Adding JSONValue run outputs is common enough for it to be
implemented directly as a Civis API endpoint,
json_values_post
:
source <- c("
library(civis)
library(jsonlite)
my_farm <- list(cows = 1, ducks = list(mallard = 2, goldeneye = 1))
json_values_post(jsonlite::toJSON(my_farm), name = 'my_farm.json')
")
run_farm <- run_script(source)
To retrieve script outputs we can use
scripts_list_r_runs_outputs
:
out <- scripts_list_r_runs_outputs(run$rId, run$id)
iris <- read_civis(out$objectId, using = read.csv)

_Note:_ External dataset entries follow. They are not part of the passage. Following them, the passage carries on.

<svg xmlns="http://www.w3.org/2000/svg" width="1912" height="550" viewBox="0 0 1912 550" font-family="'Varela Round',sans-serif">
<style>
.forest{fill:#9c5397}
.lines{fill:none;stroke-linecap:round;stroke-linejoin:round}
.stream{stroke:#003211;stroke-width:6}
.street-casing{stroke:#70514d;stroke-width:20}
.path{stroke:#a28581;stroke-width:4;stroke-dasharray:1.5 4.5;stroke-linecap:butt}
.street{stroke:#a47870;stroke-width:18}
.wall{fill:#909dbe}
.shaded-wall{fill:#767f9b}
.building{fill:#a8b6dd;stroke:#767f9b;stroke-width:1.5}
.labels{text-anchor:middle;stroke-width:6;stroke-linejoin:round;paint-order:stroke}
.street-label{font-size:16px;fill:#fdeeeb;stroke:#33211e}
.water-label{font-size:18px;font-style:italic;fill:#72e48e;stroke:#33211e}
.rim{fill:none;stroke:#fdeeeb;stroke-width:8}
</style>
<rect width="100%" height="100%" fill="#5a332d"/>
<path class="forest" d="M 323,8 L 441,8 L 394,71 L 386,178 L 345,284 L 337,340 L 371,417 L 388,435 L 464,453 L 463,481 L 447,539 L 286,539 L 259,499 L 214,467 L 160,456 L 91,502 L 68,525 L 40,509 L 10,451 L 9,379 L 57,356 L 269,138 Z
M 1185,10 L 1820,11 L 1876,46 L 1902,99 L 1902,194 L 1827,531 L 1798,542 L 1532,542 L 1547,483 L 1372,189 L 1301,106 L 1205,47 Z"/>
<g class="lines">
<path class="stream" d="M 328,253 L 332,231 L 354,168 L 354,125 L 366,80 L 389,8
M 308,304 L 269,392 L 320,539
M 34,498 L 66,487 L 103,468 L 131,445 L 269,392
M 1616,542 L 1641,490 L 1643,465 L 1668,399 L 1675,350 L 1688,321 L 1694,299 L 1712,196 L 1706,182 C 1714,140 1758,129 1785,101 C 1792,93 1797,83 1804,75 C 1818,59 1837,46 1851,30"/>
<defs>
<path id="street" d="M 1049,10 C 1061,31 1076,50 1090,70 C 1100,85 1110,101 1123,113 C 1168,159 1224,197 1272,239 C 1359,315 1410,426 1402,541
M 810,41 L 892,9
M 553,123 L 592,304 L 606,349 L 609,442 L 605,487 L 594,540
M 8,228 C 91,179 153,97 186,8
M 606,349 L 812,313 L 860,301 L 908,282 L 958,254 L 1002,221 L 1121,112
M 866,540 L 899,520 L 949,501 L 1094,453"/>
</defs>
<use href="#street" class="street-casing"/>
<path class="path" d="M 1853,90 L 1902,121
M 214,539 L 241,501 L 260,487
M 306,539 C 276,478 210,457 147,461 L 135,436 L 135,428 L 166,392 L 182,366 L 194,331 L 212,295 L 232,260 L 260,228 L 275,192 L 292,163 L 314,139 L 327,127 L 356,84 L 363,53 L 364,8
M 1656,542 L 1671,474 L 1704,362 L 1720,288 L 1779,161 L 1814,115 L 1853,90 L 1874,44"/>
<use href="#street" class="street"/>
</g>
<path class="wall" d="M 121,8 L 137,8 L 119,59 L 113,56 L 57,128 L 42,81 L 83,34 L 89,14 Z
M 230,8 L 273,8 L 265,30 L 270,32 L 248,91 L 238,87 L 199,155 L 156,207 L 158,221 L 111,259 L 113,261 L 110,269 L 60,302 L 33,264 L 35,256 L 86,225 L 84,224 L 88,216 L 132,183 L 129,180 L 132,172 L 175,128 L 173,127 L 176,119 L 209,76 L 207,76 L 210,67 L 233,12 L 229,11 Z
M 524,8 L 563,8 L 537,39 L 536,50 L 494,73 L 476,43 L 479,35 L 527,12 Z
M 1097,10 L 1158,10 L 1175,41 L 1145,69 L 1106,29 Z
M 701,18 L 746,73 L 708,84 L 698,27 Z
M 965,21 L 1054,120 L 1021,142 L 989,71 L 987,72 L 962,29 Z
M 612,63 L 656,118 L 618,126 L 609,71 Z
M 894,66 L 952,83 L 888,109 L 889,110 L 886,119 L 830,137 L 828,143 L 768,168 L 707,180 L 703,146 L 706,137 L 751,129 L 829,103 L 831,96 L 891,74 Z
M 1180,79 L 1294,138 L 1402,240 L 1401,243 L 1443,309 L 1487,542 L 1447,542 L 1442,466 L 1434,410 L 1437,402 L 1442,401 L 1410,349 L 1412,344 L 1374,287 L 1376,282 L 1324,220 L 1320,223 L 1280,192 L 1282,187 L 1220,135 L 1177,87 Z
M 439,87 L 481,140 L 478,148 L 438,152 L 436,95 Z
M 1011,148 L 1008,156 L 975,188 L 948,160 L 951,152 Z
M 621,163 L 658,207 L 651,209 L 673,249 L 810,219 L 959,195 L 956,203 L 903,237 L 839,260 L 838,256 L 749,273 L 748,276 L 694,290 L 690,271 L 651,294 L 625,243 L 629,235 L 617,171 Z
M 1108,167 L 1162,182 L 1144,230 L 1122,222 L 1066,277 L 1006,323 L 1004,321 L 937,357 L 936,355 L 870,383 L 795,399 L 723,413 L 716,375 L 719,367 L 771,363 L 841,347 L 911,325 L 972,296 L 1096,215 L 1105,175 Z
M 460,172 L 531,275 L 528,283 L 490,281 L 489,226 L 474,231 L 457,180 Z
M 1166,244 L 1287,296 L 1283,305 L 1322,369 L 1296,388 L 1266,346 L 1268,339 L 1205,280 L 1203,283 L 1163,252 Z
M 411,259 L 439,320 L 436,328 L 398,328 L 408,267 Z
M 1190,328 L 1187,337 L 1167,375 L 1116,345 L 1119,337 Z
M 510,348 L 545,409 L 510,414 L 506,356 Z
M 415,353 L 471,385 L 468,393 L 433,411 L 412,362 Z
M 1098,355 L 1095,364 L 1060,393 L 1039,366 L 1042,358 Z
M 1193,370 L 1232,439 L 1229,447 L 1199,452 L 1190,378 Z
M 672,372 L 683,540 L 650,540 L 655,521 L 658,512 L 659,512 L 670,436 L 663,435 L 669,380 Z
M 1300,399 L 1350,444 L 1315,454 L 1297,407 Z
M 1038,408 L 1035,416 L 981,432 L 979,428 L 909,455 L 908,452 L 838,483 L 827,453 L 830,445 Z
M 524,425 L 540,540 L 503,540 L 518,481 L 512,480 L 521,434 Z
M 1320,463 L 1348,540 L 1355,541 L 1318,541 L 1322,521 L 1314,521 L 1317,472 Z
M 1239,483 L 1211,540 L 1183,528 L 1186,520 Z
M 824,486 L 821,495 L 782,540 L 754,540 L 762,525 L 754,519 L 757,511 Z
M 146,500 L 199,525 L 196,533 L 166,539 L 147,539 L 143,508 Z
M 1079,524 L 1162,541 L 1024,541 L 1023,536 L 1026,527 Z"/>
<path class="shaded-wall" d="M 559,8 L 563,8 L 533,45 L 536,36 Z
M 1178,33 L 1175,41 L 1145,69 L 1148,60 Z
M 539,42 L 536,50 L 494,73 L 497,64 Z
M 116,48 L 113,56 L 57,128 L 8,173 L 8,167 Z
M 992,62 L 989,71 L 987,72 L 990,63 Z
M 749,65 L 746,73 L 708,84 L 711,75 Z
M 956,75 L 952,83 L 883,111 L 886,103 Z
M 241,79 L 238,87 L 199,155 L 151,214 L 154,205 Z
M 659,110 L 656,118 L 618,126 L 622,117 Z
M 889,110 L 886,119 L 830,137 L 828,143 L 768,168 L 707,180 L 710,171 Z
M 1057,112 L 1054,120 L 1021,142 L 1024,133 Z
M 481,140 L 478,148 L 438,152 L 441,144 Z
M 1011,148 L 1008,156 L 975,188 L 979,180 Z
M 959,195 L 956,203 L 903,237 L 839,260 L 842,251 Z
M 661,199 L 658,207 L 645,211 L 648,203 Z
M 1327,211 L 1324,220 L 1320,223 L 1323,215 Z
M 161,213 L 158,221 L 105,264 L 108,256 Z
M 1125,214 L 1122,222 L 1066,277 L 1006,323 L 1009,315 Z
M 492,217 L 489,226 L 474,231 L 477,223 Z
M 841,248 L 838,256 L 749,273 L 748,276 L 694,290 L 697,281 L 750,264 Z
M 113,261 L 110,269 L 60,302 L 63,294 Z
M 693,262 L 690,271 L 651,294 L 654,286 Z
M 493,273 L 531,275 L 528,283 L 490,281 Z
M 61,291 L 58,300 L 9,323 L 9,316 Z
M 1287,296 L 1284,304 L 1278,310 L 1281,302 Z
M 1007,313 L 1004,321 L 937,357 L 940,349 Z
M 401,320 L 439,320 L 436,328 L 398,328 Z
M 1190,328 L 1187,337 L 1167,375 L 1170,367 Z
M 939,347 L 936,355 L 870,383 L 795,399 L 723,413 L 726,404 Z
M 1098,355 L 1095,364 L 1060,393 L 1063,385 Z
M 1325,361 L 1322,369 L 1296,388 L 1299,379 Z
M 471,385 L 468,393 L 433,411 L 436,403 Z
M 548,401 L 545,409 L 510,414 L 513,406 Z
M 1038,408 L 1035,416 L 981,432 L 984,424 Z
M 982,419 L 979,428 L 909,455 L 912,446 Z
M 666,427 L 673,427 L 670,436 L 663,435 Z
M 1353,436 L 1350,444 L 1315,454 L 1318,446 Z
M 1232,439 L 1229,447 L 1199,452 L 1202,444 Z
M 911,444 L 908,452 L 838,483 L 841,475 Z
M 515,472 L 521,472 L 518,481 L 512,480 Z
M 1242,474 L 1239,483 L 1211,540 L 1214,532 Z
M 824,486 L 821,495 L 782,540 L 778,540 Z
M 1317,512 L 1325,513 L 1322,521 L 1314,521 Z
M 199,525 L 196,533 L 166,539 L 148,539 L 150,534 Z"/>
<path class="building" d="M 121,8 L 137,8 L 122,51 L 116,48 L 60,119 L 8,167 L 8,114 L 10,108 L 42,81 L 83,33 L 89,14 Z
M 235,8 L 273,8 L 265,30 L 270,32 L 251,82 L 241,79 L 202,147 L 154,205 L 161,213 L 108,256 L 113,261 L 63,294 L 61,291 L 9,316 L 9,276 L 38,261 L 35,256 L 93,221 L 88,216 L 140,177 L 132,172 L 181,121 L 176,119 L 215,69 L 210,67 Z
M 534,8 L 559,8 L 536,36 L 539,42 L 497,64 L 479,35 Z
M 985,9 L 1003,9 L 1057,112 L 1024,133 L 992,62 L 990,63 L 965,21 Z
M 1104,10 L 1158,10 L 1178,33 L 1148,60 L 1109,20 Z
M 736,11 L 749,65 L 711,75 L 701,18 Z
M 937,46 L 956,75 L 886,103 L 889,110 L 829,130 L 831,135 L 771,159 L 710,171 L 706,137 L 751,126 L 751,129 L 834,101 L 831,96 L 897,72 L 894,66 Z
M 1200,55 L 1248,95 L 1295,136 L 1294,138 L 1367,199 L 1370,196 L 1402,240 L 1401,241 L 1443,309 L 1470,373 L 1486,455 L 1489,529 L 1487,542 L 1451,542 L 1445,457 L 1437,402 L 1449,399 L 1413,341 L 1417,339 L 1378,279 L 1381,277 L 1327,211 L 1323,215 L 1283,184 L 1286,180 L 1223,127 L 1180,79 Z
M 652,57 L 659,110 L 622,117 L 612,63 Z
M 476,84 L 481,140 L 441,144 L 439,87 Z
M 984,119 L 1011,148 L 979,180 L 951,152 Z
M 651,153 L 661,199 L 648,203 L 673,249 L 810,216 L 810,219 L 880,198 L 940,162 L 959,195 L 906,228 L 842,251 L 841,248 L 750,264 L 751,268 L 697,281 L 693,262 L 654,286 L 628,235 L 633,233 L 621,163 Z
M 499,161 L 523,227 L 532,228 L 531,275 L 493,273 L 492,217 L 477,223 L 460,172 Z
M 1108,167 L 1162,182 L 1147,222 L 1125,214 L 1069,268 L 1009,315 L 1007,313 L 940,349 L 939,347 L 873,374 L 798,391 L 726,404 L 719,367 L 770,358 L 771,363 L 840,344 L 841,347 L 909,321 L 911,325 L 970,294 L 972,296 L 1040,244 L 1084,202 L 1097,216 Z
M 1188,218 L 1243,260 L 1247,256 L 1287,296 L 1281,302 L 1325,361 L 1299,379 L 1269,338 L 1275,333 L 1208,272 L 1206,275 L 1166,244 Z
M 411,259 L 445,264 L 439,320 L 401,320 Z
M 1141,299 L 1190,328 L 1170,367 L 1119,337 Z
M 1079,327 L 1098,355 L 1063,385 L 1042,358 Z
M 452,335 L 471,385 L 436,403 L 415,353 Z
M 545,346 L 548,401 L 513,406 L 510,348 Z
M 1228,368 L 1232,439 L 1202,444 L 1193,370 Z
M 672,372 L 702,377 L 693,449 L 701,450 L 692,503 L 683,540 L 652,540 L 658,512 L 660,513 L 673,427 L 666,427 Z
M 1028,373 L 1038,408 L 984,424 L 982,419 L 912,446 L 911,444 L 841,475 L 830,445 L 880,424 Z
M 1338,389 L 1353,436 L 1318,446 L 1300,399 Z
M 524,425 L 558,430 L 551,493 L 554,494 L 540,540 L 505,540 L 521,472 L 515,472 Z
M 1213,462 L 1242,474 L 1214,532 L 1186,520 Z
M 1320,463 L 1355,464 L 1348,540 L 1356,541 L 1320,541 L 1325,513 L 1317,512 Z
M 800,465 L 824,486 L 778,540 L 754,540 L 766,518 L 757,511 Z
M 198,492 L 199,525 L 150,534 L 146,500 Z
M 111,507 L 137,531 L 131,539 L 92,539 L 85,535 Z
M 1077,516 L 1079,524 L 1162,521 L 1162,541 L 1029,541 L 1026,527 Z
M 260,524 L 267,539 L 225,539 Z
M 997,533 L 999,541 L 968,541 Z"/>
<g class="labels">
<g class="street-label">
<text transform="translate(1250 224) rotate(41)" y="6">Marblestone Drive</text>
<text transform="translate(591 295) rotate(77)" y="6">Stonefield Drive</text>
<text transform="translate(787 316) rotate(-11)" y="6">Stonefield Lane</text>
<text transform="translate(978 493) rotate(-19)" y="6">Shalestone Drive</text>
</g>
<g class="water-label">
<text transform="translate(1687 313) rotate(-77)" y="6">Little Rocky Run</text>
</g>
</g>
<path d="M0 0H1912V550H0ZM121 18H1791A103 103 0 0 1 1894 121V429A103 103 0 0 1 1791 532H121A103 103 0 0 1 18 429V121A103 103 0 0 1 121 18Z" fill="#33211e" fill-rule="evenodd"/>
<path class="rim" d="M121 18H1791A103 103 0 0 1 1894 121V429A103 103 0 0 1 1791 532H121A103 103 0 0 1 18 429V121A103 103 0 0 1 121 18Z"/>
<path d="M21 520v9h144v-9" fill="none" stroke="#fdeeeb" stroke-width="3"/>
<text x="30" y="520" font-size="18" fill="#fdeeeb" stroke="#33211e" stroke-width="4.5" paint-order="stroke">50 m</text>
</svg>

Since this pattern is also common, you can simply use
read_civis
directly. This will work for any script type.
Use regex
and using
to filter run outputs by
file extension, and provide the appropriate reading function. JSONValues
can be read automatically.
Scripts are more useful if their behavior can be configured by the
user, which can be done with script parameters. Script
parameters are placeholders for input by the user. Specific
values of the parameters input by the user are called
arguments. Here, we modify run_script
to
automatically add a parameter, and simultaneously take a value of that
parameter provided by the user. In the script itself, we can access the
parameter as an environment variable.
# Add 'params' and 'arguments' to run_script
run_script <- function(source, args, name = 'Cool') {
params <- list( # params is a list of individual parameters
list(
name = 'PET_NAME', # name of the environment variable with the user value
label = 'Pet Name', # name displaayed to the user
type = 'string', # type
required = TRUE # required?
)
)
job <- scripts_post_r(name = name,
source = source,
params = params,
arguments = args)
run <- scripts_post_r_runs(job$id)
await(scripts_get_r_runs, id = job$id, run_id = run$id)
}
# Access the PET_NAME variable
source <- c('
library(civis)
pet_name <- Sys.getenv("PET_NAME")
msg <- paste0("Hello", pet_name, "!")
print(msg)
')
# Let's run it! Here we pass the argument 'Fitzgerald' to the
# parameter 'PET_NAME' that we created.
run_script(source, name = 'Pet Greeting', args = list(PET_NAME = 'Fitzgerald'))
That’s it! Now go forth and productionize!